Comments and Downtime failover syncronization

Posted: Mon Aug 05, 2013 2:44 pm
by mrollins13
We are attempting to configure a second nagios server as a live failover if the primary nagios server becomes unresponsive. We are able to maintain live status information for hosts and services on the failover server by passing results via NSCA. We also have both servers configured to use the same NagiosQL database, so they are able to write out the same configuration files.

*** We are unable to find a way to replicate the downtime and comments for hosts and services to the failover server. ***

We have attempted to rsync the retention file, and turn on retention settings in the nagios.cfg, however this does not include the comments and downtimes.
The nagiosql database does not appear to contain any tables for storing these.

QUESTIONS:

1) How are the comments and downtime stored in Nagios?
2) How can these be replicated to another server in realtime (or close to it) to support a failover server configuration?

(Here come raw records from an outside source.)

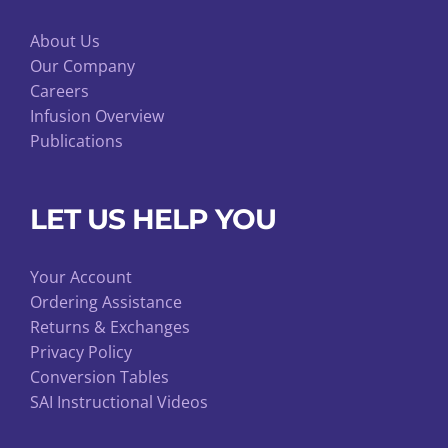
About Us
Our Company
Careers
Infusion Overview
Publications
LET US HELP YOU
Your Account
Ordering Assistance
Returns & Exchanges
Privacy Policy
Conversion Tables
SAI Instructional Videos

Re: Comments and Downtime failover syncronization

Posted: Mon Aug 05, 2013 3:28 pm
by abrist
1. The comments are stored in the file:

Code: Select all

/usr/local/nagios/var/status.dat
2. I don't have a great suggestion here, but you could netmount the file to redundant wan storage . . .

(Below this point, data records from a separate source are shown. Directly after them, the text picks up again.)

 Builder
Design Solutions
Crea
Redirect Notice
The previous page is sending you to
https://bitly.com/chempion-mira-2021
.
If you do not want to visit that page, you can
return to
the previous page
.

Re: Comments and Downtime failover syncronization

Posted: Mon Aug 05, 2013 4:23 pm
by mrollins13
We are aware of the status file, however the documentation states "This file is deleted every time Nagios stops and recreated when it starts." ,which leads me to believe this is a volatile location, and is not the storing mechanism used to record downtime and comments.
If "The status file" is the only answer, then I suppose the next question would be why the retention file is not being read in problem and restoring the comments/downtime as the documentation indicates should happen.

Re: Comments and Downtime failover syncronization

Posted: Mon Aug 05, 2013 4:41 pm
by scottwilkerson
The should be in both the status.dat AND the retention.dat

One thing to note is that you would need to have nagios stopped when you copy over the retention.dat and then start the service, otherwise it would overwrite your changes before it stopped.

This would all be assuming that the you had all the correct retention options set in the nagios.cfg

Re: Comments and Downtime failover syncronization

Posted: Mon Aug 05, 2013 4:59 pm
by mrollins13
@scottwilkerson - TY! You nailed it! The only change I had to make was stopping the failover nagios, then sync'ing the retention file. After starting the nagios process again all of the downtime and comments showed up. Our automated startup script does a verify and restart anyway, so no problem adding this into the process.